■ **DIRECTIONS FOR THIS TASK**:
Entries follow. Return each line that contains the word "object".

Items listed in a dataset
Segment Open

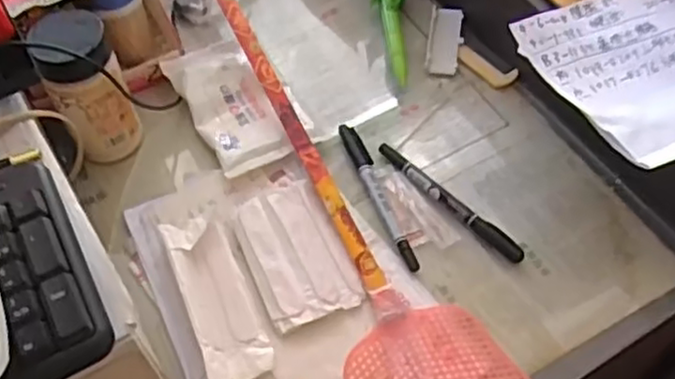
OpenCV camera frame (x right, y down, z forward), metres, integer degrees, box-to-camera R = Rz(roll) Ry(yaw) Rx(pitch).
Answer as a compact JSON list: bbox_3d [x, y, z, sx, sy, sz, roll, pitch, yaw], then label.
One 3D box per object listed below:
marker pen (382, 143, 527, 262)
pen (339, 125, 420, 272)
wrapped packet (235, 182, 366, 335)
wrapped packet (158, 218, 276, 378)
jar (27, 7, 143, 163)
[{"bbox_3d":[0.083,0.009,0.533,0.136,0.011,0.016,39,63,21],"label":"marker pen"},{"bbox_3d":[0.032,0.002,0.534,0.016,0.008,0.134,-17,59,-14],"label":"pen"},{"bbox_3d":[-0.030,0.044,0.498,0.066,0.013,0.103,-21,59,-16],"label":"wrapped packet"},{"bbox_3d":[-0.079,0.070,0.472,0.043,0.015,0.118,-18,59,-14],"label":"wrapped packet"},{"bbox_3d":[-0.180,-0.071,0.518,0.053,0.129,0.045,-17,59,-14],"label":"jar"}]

Segment Closed
Segment Open

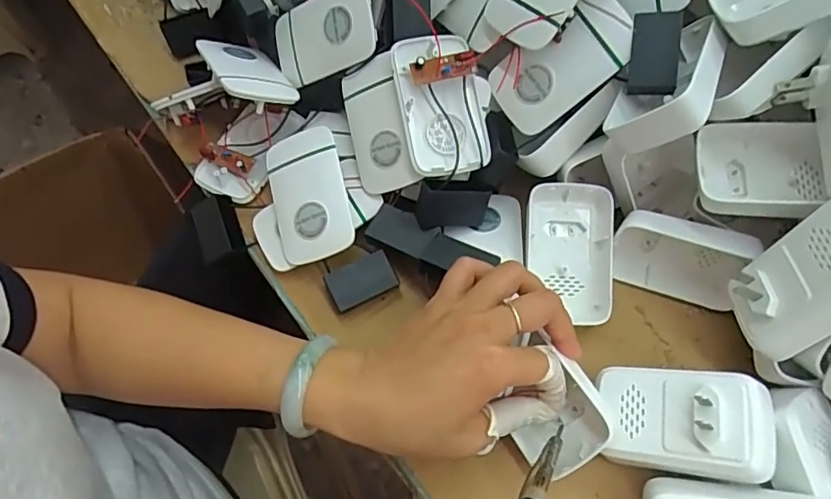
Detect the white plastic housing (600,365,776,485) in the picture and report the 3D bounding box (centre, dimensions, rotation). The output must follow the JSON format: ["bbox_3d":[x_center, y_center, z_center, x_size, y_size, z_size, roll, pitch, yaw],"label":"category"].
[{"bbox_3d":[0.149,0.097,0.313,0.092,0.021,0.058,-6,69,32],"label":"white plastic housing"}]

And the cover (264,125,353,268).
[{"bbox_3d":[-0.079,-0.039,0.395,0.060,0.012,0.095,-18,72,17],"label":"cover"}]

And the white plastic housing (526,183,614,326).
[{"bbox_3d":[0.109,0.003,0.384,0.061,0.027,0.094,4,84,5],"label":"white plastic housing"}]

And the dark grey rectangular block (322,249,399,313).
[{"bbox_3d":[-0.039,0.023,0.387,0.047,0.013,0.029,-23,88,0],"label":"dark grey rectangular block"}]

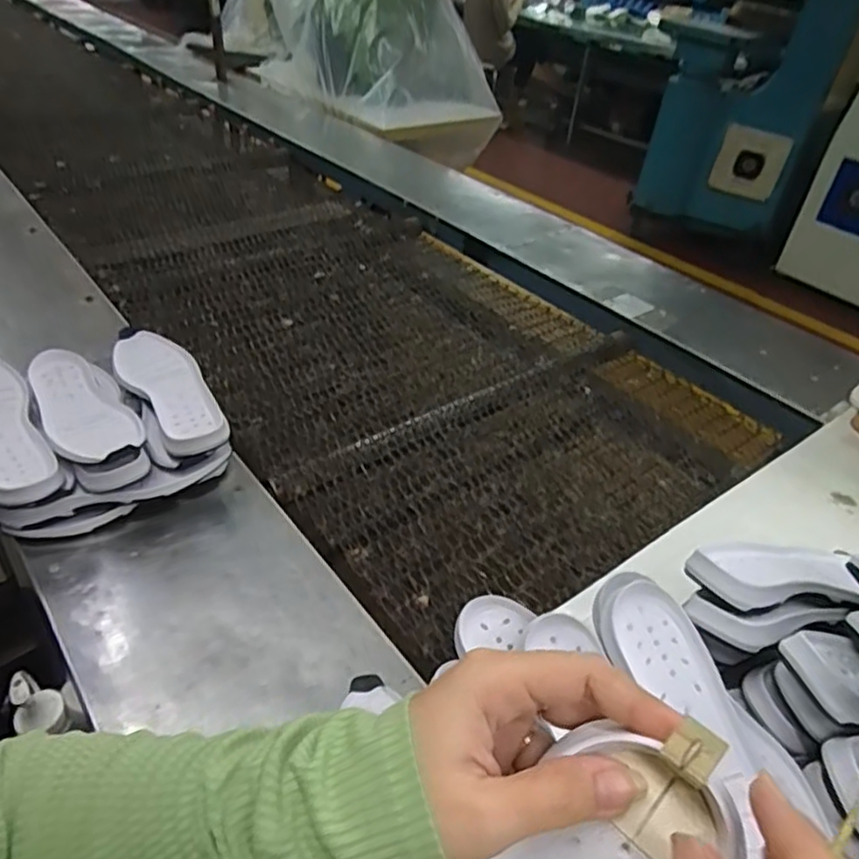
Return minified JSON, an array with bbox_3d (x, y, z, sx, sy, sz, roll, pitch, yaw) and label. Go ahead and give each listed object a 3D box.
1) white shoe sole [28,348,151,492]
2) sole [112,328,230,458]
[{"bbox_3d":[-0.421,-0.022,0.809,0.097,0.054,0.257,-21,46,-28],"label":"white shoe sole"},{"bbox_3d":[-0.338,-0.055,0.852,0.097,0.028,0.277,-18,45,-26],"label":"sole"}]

Segment Closed

■ **OUTPUT BELOW**:
One 3D box per object listed below:
Return minified JSON, an array with bbox_3d (x, y, z, sx, sy, sz, roll, pitch, yaw) and label. Go ahead and give each listed object a 3D box.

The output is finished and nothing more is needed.